Electrical cardioversion was performed in 4 patients: 1 (25%) with atypical AFL and 3 (75%) with typical AFL. After cardioversion to sinus rhythm, 3 patients (75%) had no recurrence, whereas 1 patient had recurrence 4 months later and was referred for electrophysiologic study and catheter ablation.

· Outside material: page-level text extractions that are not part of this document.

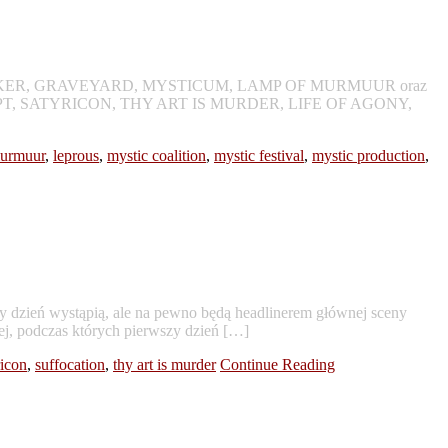
E, ENDSEEKER, GRAVEYARD, MYSTICUM, LAMP OF MURMUUR oraz
CCEPT, SATYRICON, THY ART IS MURDER, LIFE OF AGONY,
murmuur
,
leprous
,
mystic coalition
,
mystic festival
,
mystic production
,
dzień wystąpią, ale na pewno będą headlinerem głównej sceny
ej, podczas których pierwszy dzień […]
ricon
,
suffocation
,
thy art is murder
Continue Reading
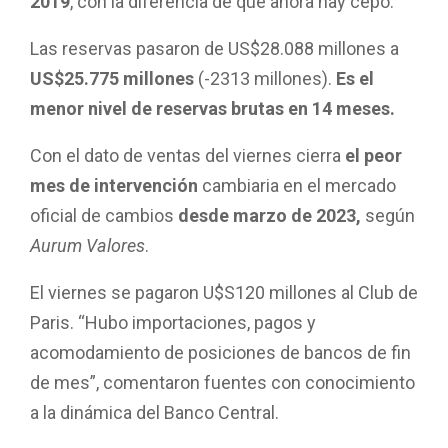
2019
, con la diferencia de que ahora hay cepo.
Las reservas pasaron de US$28.088 millones a
US$25.775 millones
(-2313 millones).
Es el
menor nivel de reservas brutas en 14 meses.
Con el dato de ventas del viernes cierra
el peor
mes de intervención
cambiaria en el mercado
oficial de cambios
desde marzo de 2023,
según
Aurum Valores
.
El viernes se pagaron U$S120 millones al Club de
Paris. “Hubo importaciones, pagos y
acomodamiento de posiciones de bancos de fin
de mes”, comentaron fuentes con conocimiento
a la dinámica del Banco Central.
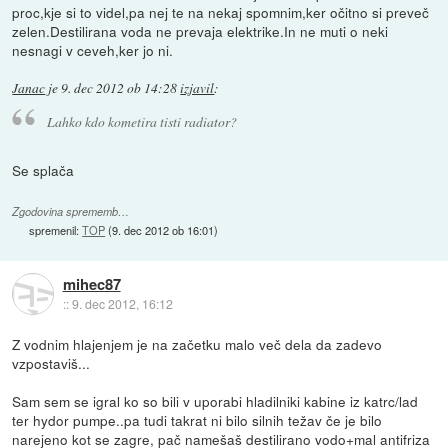
proc,kje si to videl,pa nej te na nekaj spomnim,ker očitno si preveč
zelen.Destilirana voda ne prevaja elektrike.In ne muti o neki
nesnagi v ceveh,ker jo ni.
Janac
je
9. dec 2012 ob 14:28
izjavil
:
Lahko kdo kometira tisti radiator?
Se splača
Zgodovina sprememb…
spremenil:
TOP
(
9. dec 2012 ob 16:01
)
mihec87
::
9. dec 2012, 16:12
Z vodnim hlajenjem je na začetku malo več dela da zadevo
vzpostaviš...
Sam sem se igral ko so bili v uporabi hladilniki kabine iz katrc/lad
ter hydor pumpe..pa tudi takrat ni bilo silnih težav če je bilo
narejeno kot se zagre, pač namešaš destilirano vodo+mal antifriza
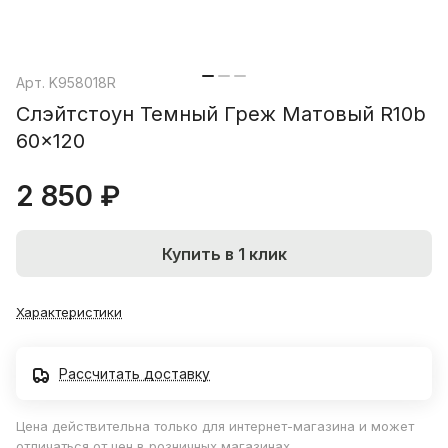
Арт.
K958018R
Слэйтстоун Темный Греж Матовый R10b
60x120
2 850 ₽
Купить в 1 клик
Характеристики
Рассчитать доставку
Цена действительна только для интернет-магазина и может
отличаться от цен в розничных магазинах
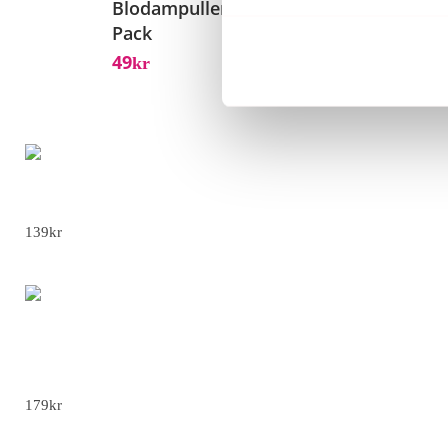
Blodampuller 3-
Låtsa
Pack
99
Kr
49
Kr
Retro Latexballonger 80-90-tals - A 12st
139
kr
LED Lysande Hundhalsband - Röd, L 41-52
CM
179
kr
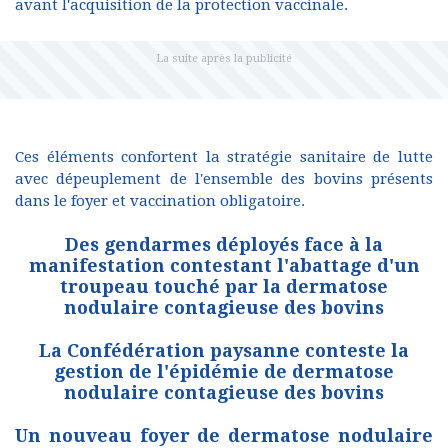
avant l'acquisition de la protection vaccinale.
Ces éléments confortent la stratégie sanitaire de lutte
avec dépeuplement de l'ensemble des bovins présents
dans le foyer et vaccination obligatoire.
Des gendarmes déployés face à la
manifestation contestant l'abattage d'un
troupeau touché par la dermatose
nodulaire contagieuse des bovins
La Confédération paysanne conteste la
gestion de l'épidémie de dermatose
nodulaire contagieuse des bovins
Un nouveau foyer de dermatose nodulaire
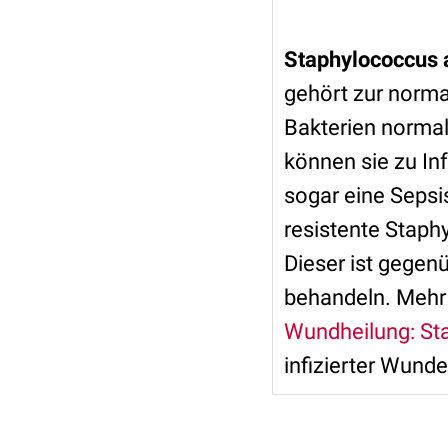
Staphylococcus 
gehört zur norma
Bakterien normal
können sie zu In
sogar eine Sepsis
resistente Stap
Dieser ist gegenü
behandeln. Mehr 
Wundheilung: St
infizierter Wunde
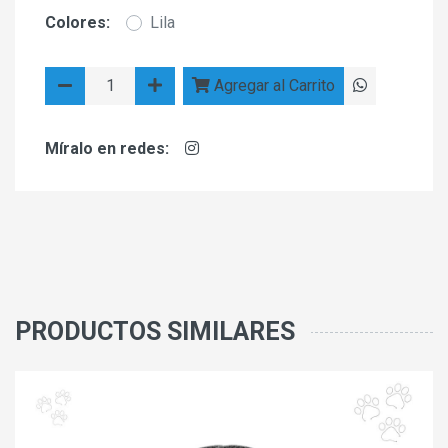
Colores:
Lila
Agregar al Carrito
Míralo en redes:
PRODUCTOS SIMILARES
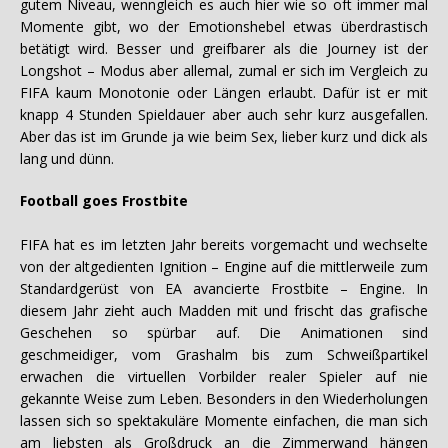
gutem Niveau, wenngleich es auch hier wie so oft immer mal
Momente gibt, wo der Emotionshebel etwas überdrastisch
betätigt wird. Besser und greifbarer als die Journey ist der
Longshot – Modus aber allemal, zumal er sich im Vergleich zu
FIFA kaum Monotonie oder Längen erlaubt. Dafür ist er mit
knapp 4 Stunden Spieldauer aber auch sehr kurz ausgefallen.
Aber das ist im Grunde ja wie beim Sex, lieber kurz und dick als
lang und dünn.
Football goes Frostbite
FIFA hat es im letzten Jahr bereits vorgemacht und wechselte
von der altgedienten Ignition – Engine auf die mittlerweile zum
Standardgerüst von EA avancierte Frostbite – Engine. In
diesem Jahr zieht auch Madden mit und frischt das grafische
Geschehen so spürbar auf. Die Animationen sind
geschmeidiger, vom Grashalm bis zum Schweißpartikel
erwachen die virtuellen Vorbilder realer Spieler auf nie
gekannte Weise zum Leben. Besonders in den Wiederholungen
lassen sich so spektakuläre Momente einfachen, die man sich
am liebsten als Großdruck an die Zimmerwand hängen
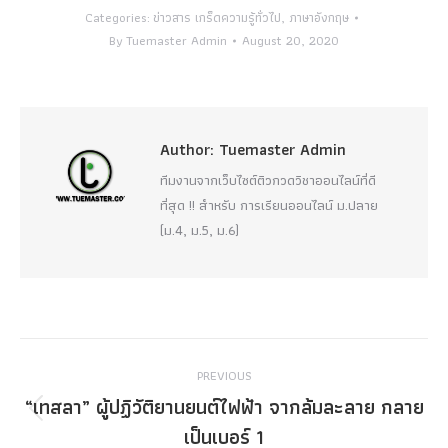
Categories:
ข่าวสาร เกร็ดความรู้ทั่วไป
,
ภาษาอังกฤษ
By
Tuemaster Admin
August 20, 2020
Author:
Tuemaster Admin
ทีมงานจากเว็บไซต์ติวกวดวิชาออนไลน์ที่ดี
ที่สุด !! สำหรับ การเรียนออนไลน์ ม.ปลาย
(ม.4, ม.5, ม.6)
Post
PREVIOUS
navigation
“เทสลา” ผู้ปฏิวัติยานยนต์ไฟฟ้า จากล้มละลาย กลาย
Previous
เป็นเบอร์ 1
post:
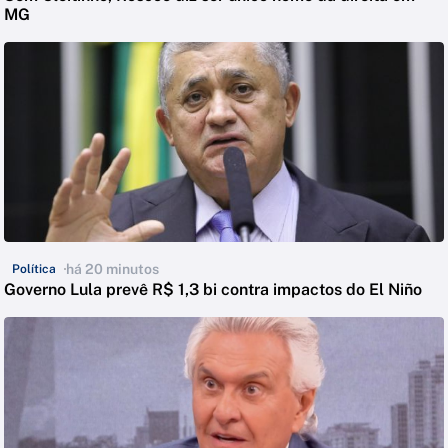
MG
há 20 minutos
Política
Governo Lula prevê R$ 1,3 bi contra impactos do El Niño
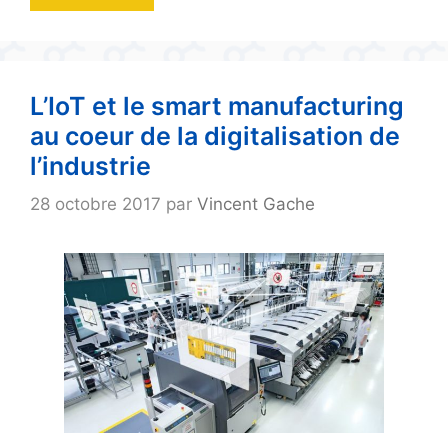
L’IoT et le smart manufacturing
au coeur de la digitalisation de
l’industrie
28 octobre 2017
par
Vincent Gache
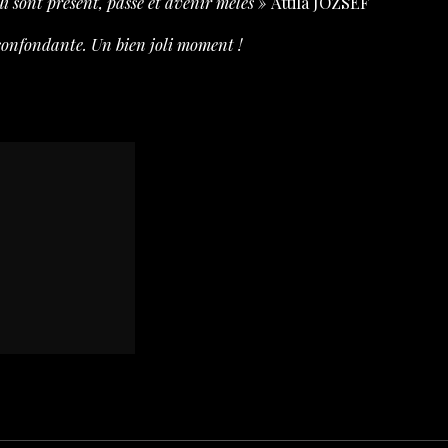
ui sont présent, passé et avenir mêlé
s »
Attila JÓZSEF
confondante. Un bien joli moment !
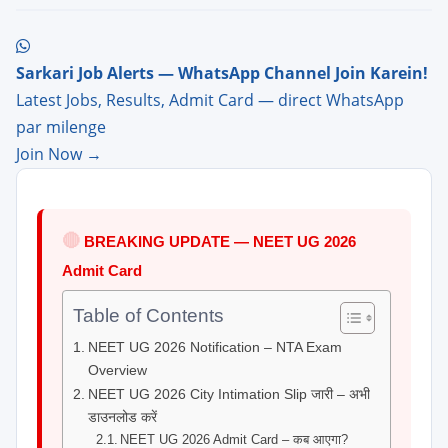
Sarkari Job Alerts — WhatsApp Channel Join Karein!
Latest Jobs, Results, Admit Card — direct WhatsApp
par milenge
Join Now →
🔴
BREAKING UPDATE — NEET UG 2026
Admit Card
Table of Contents
NEET UG 2026 Notification – NTA Exam
Overview
NEET UG 2026 City Intimation Slip जारी – अभी
डाउनलोड करें
NEET UG 2026 Admit Card – कब आएगा?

Overall 3 patients were referred for electrophysiologic study and ablation. The first patient had typical counterclockwise AFL. This patient underwent cavotricuspid–isthmus ablation 1 year after lung transplantation and has had no recurrence over 1-month follow-up. The second patient presented with atypical AFL and underwent electrophysiologic study and ablation 28 days after surgery because of rapid ventricular rates despite maximum atrioventricular nodal blockade. He was found to have re-entrant tachycardia between the left upper pulmonary vein and the left atrial appendage. The successful ablation site involved complex, continuous, fractionated signals spanning flutter diastole, judged to be at or near the suture line between grafted and recipient left atria. Ablation at this site terminated the tachycardia and the patient had no recurrence of tachycardia after 6-month follow-up. The third patient initially developed atypical AFL 4 days after transplantation. He ultimately underwent radiofrequency ablation 18 months after surgery because of persistence of the arrhythmia, and a re-entrant left AFL was mapped to an area of scar adjacent to the left upper pulmonary vein. Radiofrequency was performed above and posterior to the left upper pulmonary vein, resulting in termination of the flutter. The flutter could not be reinduced with pacing maneuvers. He had recurrent atypical flutter 8 months later and underwent a second ablation. A macro–re-entrant left AFL arising from an area of slow conduction between the left pulmonary veins apparently near the left pulmonary vein cuff anastomosis was observed ( Figure 2 ). A linear lesion was created from the left upper pulmonary vein to the left lower pulmonary vein, which successfully terminated the arrhythmia.